In early November, Pennsylvania Republicans asked the nation’s high court to segregate mail-in ballots that arrived after Election Day. Fashioned as an emergency application for an injunction pending full review, Keystone State GOP leaders also asked for those ballots not to be counted until their legal challenges played out fully and finally made their way to the nine justices themselves.

“In short, an order from the court is badly needed,” the original application reads. “But given some county boards’ refusal to confirm that they are segregating ballots and the [Pennsylvania Secretary of State Kathy Boockvar‘s] changing guidance, an order requiring segregation of ballots may not suffice to preserve [the Republican Party of Pennsylvania’s rights.”

The filing goes on to detail the relief sought:

[The Republican Party of Pennsylvania] therefore now asks the court for an order directing respondents Secretary of State Boockvar and the county boards of elections, pending certiorari review or further order of the court, to log, to segregate, and otherwise to take no further action related to any mail-in or civilian absentee ballots received after the General Assembly’s received-by deadline.”

Recall: the filing was made with the U.S. Supreme Court after the Pennsylvania Supreme Court ruled that mail-in ballots received within three days of Election Day will be counted and are presumed to have been mailed.

An effort to stay that state court ruling was rejected by the justices on a 4-4 vote with archconservative Justice Samuel Alito giving the GOP hope by directing county board to ensure that such ballots are segregated—despite no evidence supporting the idea that this wasn’t already happening. Legal observers reading the tea leaves here saw a potential avenue for the full court to take up the case due to the math and Alito’s handling of the situation.

Briefing quickly commenced and wrapped up by the Monday following Election Day, November 9, 2020. And, notably, as of this writing, the Supreme Court has yet to issue any clue as to how they plan to treat the GOP’s somewhat extraordinary request.

At least one legal commentator believes the silence speaks volumes.

“Today marks two weeks since briefing was complete on PA Republicans’ application to #SCOTUS for an *emergency* injunction to prevent PA from counting late-arriving mail-in ballots,” noted University of Texas Law Professor Steve Vladeck via Twitter.

“The court’s said *nothing*,” he continued. “That’s a pretty powerful sign that it has no interest in stepping in.”

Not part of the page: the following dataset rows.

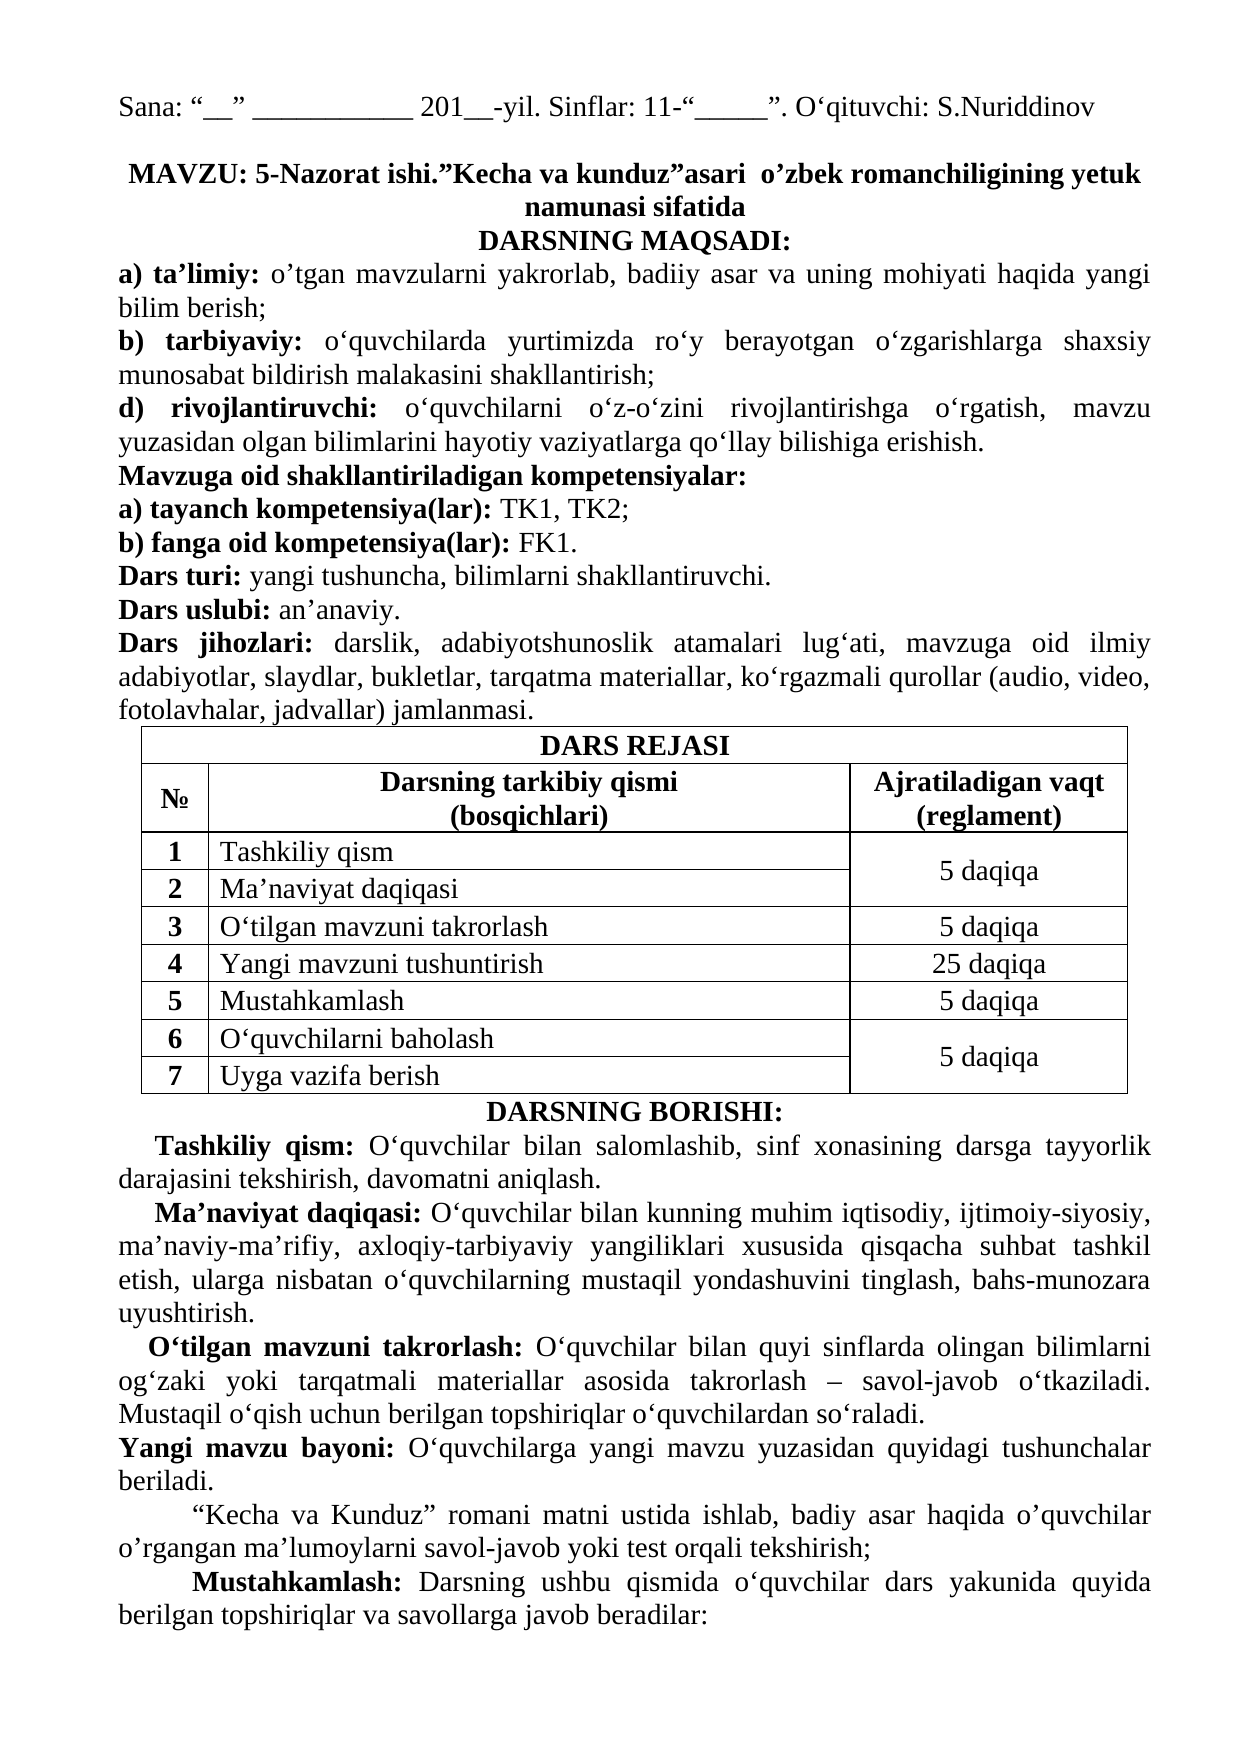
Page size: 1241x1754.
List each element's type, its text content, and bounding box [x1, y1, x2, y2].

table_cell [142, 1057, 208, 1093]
text Tashkiliy qism: O‘quvchilar bilan salomlashib, sinf xonasining darsga tayyorlik darajasini tekshirish, davomatni aniqlash. [118, 1128, 1152, 1195]
text O‘tilgan mavzuni takrorlash: O‘quvchilar bilan quyi sinflarda olingan bilimlarni og‘zaki yoki tarqatmali materiallar asosida takrorlash – savol-javob o‘tkaziladi. Mustaqil o‘qish uchun berilgan topshiriqlar o‘quvchilardan so‘raladi. [118, 1329, 1152, 1430]
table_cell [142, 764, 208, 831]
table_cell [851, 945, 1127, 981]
text Dars turi: yangi tushuncha, bilimlarni shakllantiruvchi. [118, 558, 1152, 592]
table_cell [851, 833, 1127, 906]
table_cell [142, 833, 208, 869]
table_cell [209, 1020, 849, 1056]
text d) rivojlantiruvchi: o‘quvchilarni o‘z-o‘zini rivojlantirishga o‘rgatish, mavzu yuzasidan olgan bilimlarini hayotiy vaziyatlarga qo‘llay bilishiga erishish. [118, 391, 1152, 458]
text Yangi mavzu bayoni: O‘quvchilarga yangi mavzu yuzasidan quyidagi tushunchalar beriladi. [118, 1430, 1152, 1497]
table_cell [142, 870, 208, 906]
text b) tarbiyaviy: o‘quvchilarda yurtimizda ro‘y berayotgan o‘zgarishlarga shaxsiy munosabat bildirish malakasini shakllantirish; [118, 323, 1152, 391]
text “Kecha va Kunduz” romani matni ustida ishlab, badiy asar haqida o’quvchilar o’rgangan ma’lumoylarni savol-javob yoki test orqali tekshirish; [118, 1497, 1152, 1564]
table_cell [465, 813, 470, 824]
text DARSNING BORISHI: [118, 1094, 1152, 1128]
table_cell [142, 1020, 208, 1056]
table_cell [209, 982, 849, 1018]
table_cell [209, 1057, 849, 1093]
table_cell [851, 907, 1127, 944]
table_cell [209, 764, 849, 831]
text a) tayanch kompetensiya(lar): TK1, TK2; [118, 491, 1152, 525]
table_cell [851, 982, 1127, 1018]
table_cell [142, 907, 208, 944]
text MAVZU: 5-Nazorat ishi.”Kecha va kunduz”asari o’zbek romanchiligining yetuk namunasi sifatida [118, 156, 1152, 223]
text Sana: “__” ___________ 201__-yil. Sinflar: 11-“_____”. O‘qituvchi: S.Nuriddinov [118, 89, 1152, 122]
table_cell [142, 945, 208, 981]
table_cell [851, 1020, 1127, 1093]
text Dars uslubi: an’anaviy. [118, 592, 1152, 625]
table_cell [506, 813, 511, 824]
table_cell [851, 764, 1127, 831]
text Ma’naviyat daqiqasi: O‘quvchilar bilan kunning muhim iqtisodiy, ijtimoiy-siyosiy, ma’naviy-ma’rifiy, axloqiy-tarbiyaviy yangiliklari xususida qisqacha suhbat tashkil etish, ularga nisbatan o‘quvchilarning mustaqil yondashuvini tinglash, bahs-munozara uyushtirish. [118, 1195, 1152, 1329]
text Dars jihozlari: darslik, adabiyotshunoslik atamalari lug‘ati, mavzuga oid ilmiy adabiyotlar, slaydlar, bukletlar, tarqatma materiallar, ko‘rgazmali qurollar (audio, video, fotolavhalar, jadvallar) jamlanmasi. [118, 625, 1152, 726]
text DARSNING MAQSADI: [118, 223, 1152, 256]
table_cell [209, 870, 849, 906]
text b) fanga oid kompetensiya(lar): FK1. [118, 525, 1152, 558]
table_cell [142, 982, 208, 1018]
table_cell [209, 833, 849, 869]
text Mustahkamlash: Darsning ushbu qismida o‘quvchilar dars yakunida quyida berilgan topshiriqlar va savollarga javob beradilar: [118, 1564, 1152, 1631]
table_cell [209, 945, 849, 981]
text a) ta’limiy: o’tgan mavzularni yakrorlab, badiiy asar va uning mohiyati haqida yangi bilim berish; [118, 256, 1152, 323]
text Mavzuga oid shakllantiriladigan kompetensiyalar: [118, 458, 1152, 491]
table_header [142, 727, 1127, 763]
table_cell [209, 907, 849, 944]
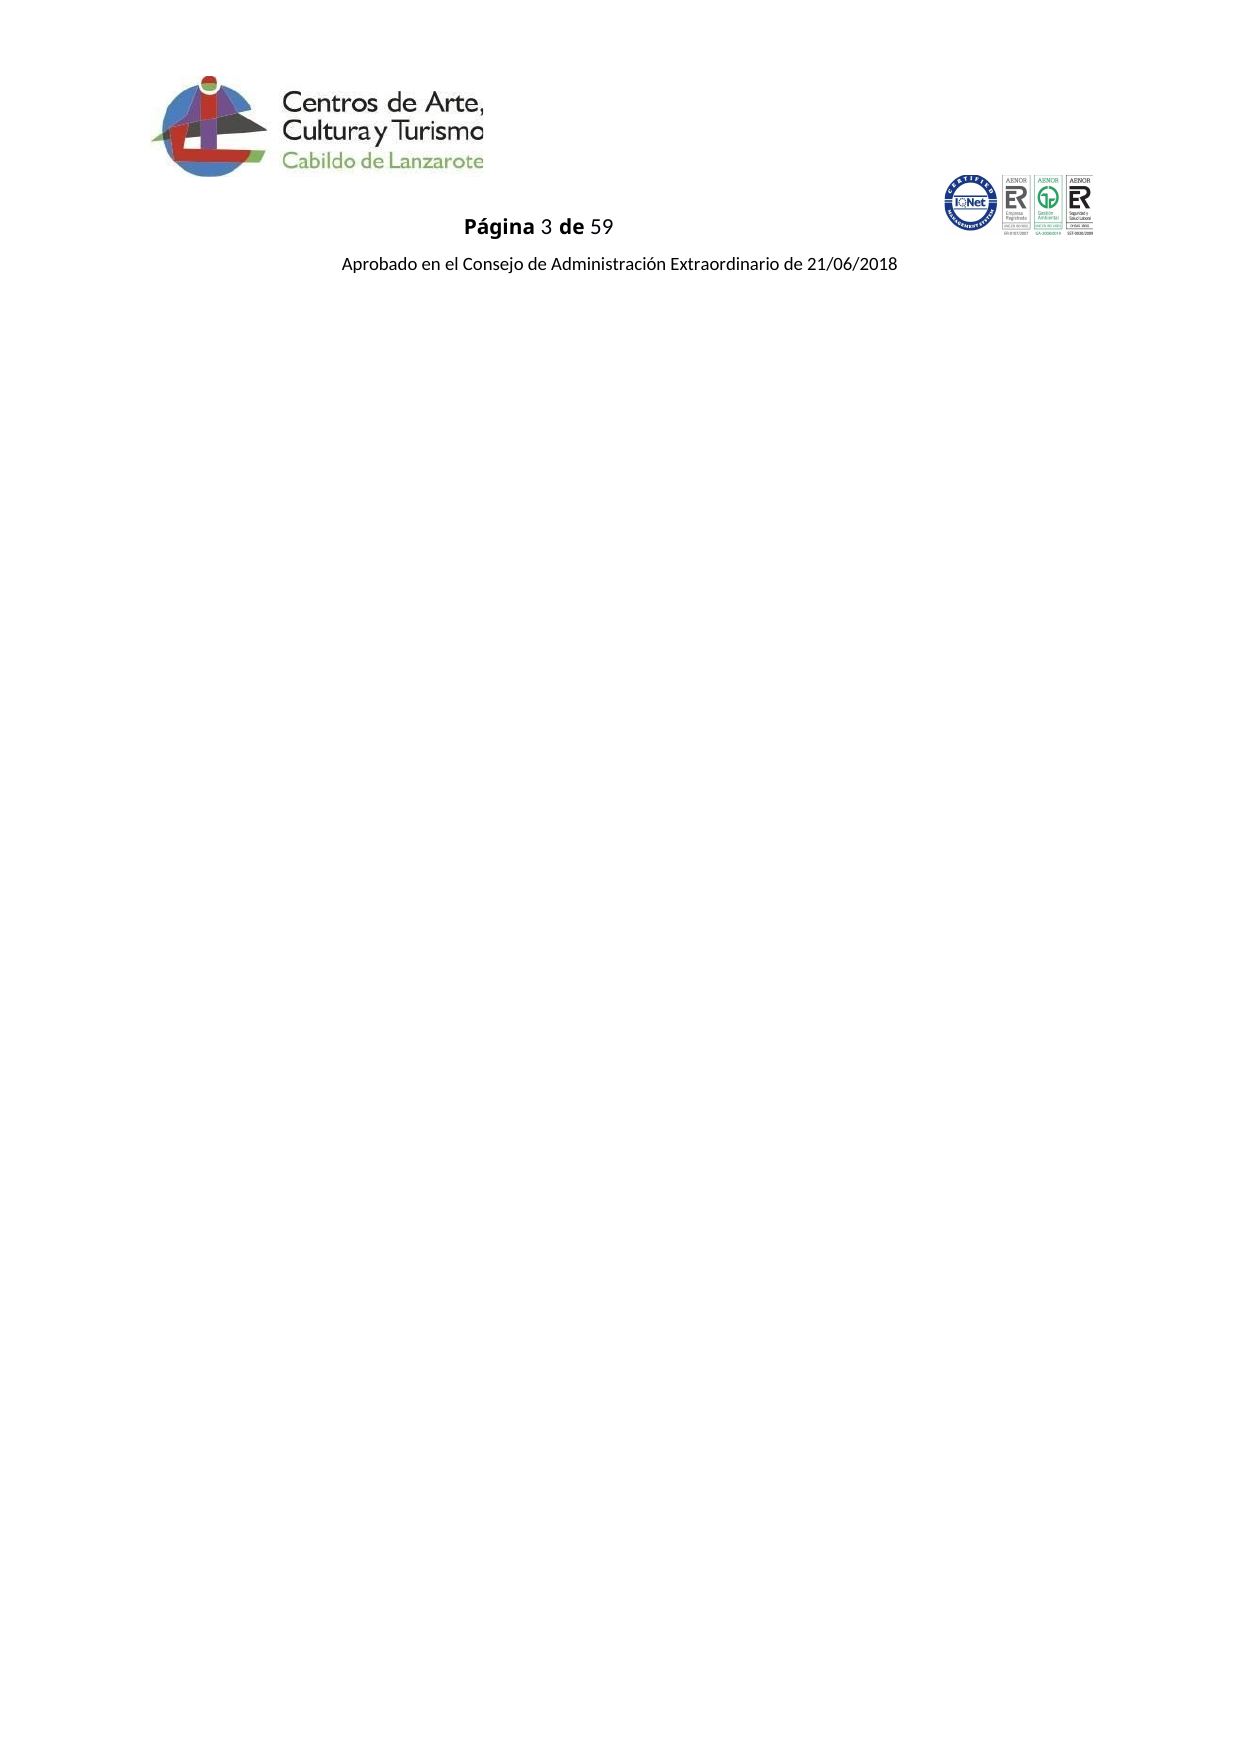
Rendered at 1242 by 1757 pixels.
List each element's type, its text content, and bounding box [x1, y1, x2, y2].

text Página 3 de 59 [463, 175, 1192, 241]
text Aprobado en el Consejo de Administración Extraordinario de 21/06/2018 [342, 252, 1192, 275]
picture [150, 76, 484, 177]
picture [944, 175, 1093, 235]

Supreme Court attorney Thomas Che Goldstein was skeptical that the court would take up the cause from the start.

“[I]t does not seem that an injunction is necessary here,” he wrote in an article for SCOTUSBlog on November 7, 2020. “First, these votes are beyond exceptionally unlikely to make a difference. The election has been called. In turn, it is very unlikely that the court is going to hear the challenge to the Pennsylvania Supreme Court’s ruling.”

Goldstein also noted the potential pitfalls for the federal judiciary should the high court succumb to the requested vote-tossing scheme.

“[I]f the court grants an injunction, the president and his supporters will use that order as part of an effort to delegitimize the election,” he said. “Democrats will use it to delegitimize the court itself.”

And for Chief Justice John Roberts, an institutionalist with a dedicated and well-trained ear toward political winds and the legitimacy of his life’s work (the broader conservative movement independent of President Donald Trump) at stake, the smart money is listening to the silence as a tell-tale proof of concept.